Text passage:
§ §

Wondering about my generation?

Check your age-based assumptions to better understand buyers

I am Generation X, often referred to as the sandwich or silent generation. Who cares? I certainly don’t. I really don’t know what this means other than I was born between 1965 and 1980.

To illustrate the irrelevance of generational labels to consumer behaviour, during my lectures for our Brand Management class I asked the students to play a game called ‘Jenni or Maddy’. Jenni being me, Generation X and Maddy being my niece, from Generation Z. There were three questions:

  • Who prefers (a) ebooks and who prefers to (b) read physical books?
  • Who watches (a) Gossip Girl and who watches (b) Pawn Star?
  • Who enjoys listening to (a) Taylor Swift and who (b) wants to see Fleetwood Mac in concert?

For all three they would put their hands up for Jenni and (b), but this was incorrect. I prefer ebooks because I travel and read quickly, so don’t want the weight of multiple books. I found Gossip Girl first, and wanted to dress like Blair Waldorf and I just discovered Taylor Swift’s album and was playing that non-stop. In contrast, Maddy liked physical books, tried to get me to go to the pawnshop in Detroit the series is based on and had found herself listening to Fleetwood Mac enough because of her parents to really enjoy their music, and learn all the words to Rhiannon. Yes, it is a simple example, but it just shows how wrong you can be about individual preferences if you make assumptions about age rather than understanding what influences them.

Like astrology, generational classification is meaningless in relation to being able to predict what people will do. Further, as time goes on, these cohort classifications become less and less relevant. It used to be life paths were pretty predictable and so these cohort conclusions were accidentally somewhat accurate. The people you went to school with tended to be who you lived near, and you all generally went through life’s milestones around the same time. One marriage sets off a domino effect for other marriages, one child triggers the same reaction, until one by one retirement happens. Therefore, predicting what people would do based on their age was accidentally correct, because the same people were going through the same life experiences.

§ §

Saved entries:
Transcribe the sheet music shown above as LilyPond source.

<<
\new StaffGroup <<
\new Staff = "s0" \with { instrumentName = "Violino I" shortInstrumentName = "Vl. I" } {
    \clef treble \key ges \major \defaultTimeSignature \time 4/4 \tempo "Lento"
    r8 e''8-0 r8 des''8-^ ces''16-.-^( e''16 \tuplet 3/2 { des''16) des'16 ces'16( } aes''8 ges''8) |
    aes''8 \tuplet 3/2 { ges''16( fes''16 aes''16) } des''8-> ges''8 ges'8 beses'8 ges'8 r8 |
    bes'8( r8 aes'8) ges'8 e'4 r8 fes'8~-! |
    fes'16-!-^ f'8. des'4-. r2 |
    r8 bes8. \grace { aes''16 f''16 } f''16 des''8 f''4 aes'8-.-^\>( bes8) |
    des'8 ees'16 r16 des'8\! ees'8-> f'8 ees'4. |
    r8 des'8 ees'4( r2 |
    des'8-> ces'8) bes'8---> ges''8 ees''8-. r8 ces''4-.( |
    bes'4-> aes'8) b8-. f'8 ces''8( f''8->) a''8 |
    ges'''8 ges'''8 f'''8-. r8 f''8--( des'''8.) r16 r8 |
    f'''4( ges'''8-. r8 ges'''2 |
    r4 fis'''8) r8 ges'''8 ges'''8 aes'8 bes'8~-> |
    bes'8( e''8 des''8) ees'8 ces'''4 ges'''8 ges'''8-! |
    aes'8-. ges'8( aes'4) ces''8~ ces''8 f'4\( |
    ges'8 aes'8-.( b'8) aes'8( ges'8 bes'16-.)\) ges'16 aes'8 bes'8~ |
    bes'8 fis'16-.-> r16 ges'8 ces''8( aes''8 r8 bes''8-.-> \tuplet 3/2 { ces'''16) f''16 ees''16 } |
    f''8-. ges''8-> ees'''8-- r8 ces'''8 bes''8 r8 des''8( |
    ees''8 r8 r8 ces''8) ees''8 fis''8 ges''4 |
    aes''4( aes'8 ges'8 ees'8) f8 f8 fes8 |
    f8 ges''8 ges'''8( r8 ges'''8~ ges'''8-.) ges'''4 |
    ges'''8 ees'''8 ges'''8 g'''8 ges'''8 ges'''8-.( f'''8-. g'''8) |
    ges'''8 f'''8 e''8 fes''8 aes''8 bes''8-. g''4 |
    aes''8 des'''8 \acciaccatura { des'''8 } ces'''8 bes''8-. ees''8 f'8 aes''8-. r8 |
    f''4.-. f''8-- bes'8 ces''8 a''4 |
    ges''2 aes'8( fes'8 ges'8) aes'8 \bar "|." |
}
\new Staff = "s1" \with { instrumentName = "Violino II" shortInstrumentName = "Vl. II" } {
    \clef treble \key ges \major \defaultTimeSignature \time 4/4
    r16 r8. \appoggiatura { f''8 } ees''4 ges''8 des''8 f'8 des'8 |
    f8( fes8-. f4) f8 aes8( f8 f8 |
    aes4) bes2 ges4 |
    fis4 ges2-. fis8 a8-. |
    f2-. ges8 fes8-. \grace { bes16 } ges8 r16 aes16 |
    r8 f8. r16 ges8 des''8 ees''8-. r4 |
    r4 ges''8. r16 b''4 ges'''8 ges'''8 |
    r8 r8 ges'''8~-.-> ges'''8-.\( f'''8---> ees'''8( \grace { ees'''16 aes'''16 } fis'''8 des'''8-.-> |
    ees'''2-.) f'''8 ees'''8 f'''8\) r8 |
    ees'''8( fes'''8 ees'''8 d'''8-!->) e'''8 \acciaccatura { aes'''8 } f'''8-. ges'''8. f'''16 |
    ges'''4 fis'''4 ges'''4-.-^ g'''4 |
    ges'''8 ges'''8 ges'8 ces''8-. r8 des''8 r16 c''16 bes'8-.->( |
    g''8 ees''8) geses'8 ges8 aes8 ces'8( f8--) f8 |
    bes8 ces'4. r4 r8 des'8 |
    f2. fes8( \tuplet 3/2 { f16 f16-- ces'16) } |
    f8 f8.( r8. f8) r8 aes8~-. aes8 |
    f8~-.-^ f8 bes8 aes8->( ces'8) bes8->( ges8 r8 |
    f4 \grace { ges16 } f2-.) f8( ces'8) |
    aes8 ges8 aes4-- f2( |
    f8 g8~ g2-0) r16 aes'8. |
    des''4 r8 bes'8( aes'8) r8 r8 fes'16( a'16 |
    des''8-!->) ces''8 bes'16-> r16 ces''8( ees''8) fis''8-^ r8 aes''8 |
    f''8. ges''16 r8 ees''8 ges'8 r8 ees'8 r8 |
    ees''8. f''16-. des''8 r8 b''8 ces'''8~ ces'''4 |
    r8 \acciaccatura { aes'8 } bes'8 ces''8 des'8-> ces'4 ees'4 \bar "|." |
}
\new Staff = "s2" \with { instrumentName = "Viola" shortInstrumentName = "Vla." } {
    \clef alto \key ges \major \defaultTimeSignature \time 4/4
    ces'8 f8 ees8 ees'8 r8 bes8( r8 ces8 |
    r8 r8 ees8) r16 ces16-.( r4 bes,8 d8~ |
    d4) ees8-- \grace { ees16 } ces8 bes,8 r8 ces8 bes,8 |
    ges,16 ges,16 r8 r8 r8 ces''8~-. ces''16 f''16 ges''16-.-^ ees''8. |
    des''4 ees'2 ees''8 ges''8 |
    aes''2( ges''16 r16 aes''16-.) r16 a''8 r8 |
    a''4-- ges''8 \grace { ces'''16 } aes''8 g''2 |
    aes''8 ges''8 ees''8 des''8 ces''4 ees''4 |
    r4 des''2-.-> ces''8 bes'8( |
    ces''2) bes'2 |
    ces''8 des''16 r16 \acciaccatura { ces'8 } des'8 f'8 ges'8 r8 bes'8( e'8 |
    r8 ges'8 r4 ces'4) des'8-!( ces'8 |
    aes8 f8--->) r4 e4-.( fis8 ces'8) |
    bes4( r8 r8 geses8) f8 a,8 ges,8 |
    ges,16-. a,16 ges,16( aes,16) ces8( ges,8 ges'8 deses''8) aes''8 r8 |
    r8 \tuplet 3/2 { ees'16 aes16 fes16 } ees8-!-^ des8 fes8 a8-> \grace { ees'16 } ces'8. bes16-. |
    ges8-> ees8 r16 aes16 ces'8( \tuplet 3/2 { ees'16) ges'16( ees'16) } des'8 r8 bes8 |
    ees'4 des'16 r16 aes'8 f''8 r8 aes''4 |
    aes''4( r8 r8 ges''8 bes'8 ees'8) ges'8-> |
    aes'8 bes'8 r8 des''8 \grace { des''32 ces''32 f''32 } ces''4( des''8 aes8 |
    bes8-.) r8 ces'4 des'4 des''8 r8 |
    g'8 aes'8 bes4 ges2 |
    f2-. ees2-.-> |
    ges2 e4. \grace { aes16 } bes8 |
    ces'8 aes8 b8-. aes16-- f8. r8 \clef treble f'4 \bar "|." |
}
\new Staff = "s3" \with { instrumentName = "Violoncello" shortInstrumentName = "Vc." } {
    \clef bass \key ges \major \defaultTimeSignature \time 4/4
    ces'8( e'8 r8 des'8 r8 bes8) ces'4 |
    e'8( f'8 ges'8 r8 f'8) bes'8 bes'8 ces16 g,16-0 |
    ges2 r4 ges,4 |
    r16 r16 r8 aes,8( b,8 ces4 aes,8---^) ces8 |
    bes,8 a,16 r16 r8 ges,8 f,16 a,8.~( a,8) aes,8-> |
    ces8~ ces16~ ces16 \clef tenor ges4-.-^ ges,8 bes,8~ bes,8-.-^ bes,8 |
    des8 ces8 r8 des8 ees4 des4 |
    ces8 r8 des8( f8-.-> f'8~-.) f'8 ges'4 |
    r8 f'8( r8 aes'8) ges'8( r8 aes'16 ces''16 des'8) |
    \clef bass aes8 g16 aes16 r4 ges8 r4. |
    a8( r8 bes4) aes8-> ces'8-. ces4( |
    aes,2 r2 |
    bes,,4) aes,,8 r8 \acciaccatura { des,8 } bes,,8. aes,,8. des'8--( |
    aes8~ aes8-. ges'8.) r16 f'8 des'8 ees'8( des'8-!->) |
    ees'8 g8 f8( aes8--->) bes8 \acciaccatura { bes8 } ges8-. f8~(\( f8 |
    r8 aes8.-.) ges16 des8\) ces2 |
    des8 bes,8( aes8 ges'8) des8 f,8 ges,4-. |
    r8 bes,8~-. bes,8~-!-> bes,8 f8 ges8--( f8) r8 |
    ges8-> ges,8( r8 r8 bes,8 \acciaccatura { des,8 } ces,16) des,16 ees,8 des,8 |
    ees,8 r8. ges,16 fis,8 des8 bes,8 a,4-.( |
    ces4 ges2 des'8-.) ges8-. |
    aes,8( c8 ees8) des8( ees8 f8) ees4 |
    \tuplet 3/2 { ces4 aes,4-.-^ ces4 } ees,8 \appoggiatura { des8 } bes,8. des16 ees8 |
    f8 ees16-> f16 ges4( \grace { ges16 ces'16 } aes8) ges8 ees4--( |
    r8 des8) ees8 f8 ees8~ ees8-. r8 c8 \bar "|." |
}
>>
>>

§ §

Tasks to carry out:
1/ Condense the paragraph beginning "Like astrology" in the article on generational labels into a short bulleted list that keeps its main points.
2/ Write the next paragraph of the article on generational labels, picking up after its final sentence.

Task-by-task outputs:
1/
- Like astrology, generational classification cannot predict what people will do.
- These cohort classifications become less relevant over time.
- Life paths used to be fairly predictable, so cohort conclusions were accidentally somewhat accurate.
- People tended to live near those they went to school with and to reach life's milestones around the same time.
- One marriage, child or retirement set off the same events for others, so age-based predictions worked because the same people were going through the same experiences.

2/
We see this in some historical age-related findings. For example, my colleague Professor Robert East found that younger people give and receive more word-of-mouth, while older people give and receive less word-of-mouth. However, this is not a function of age, but rather of (real) social network size. Historically younger people typically know and interact with more people, and have more time to socialise and therefore more people to share with and hear from. While older people, over 55 years, were highly likely to be retired, and your social circle usually shrinks when you don’t have a workplace to go to.

But now we have friends of different ages and a wider range of life paths, from staying single throughout all life, to marriage followed by divorce and moving back home with your parents. Kids can come early in your 20s or later in your 40s. They might be your own children or your new partner’s children from a previous relationship. You might retire at 50 or not retire at all; you might work from home and so not experience the accidental friendships that grow from common interaction in the break room. Age is no longer the indicator of specific experiences, and it is the experiences that matter.

Knowing someone’s birth year tells you just when they were born. Knowing someone’s Western astrological sign tells you approximately what month they were born in. Knowing someone’s Chinese astrological sign tells you what year they are born (as long as you can judge which 12-year band they were born in). And knowing someone’s generation label is just a more inaccurate way to gauge when they were born.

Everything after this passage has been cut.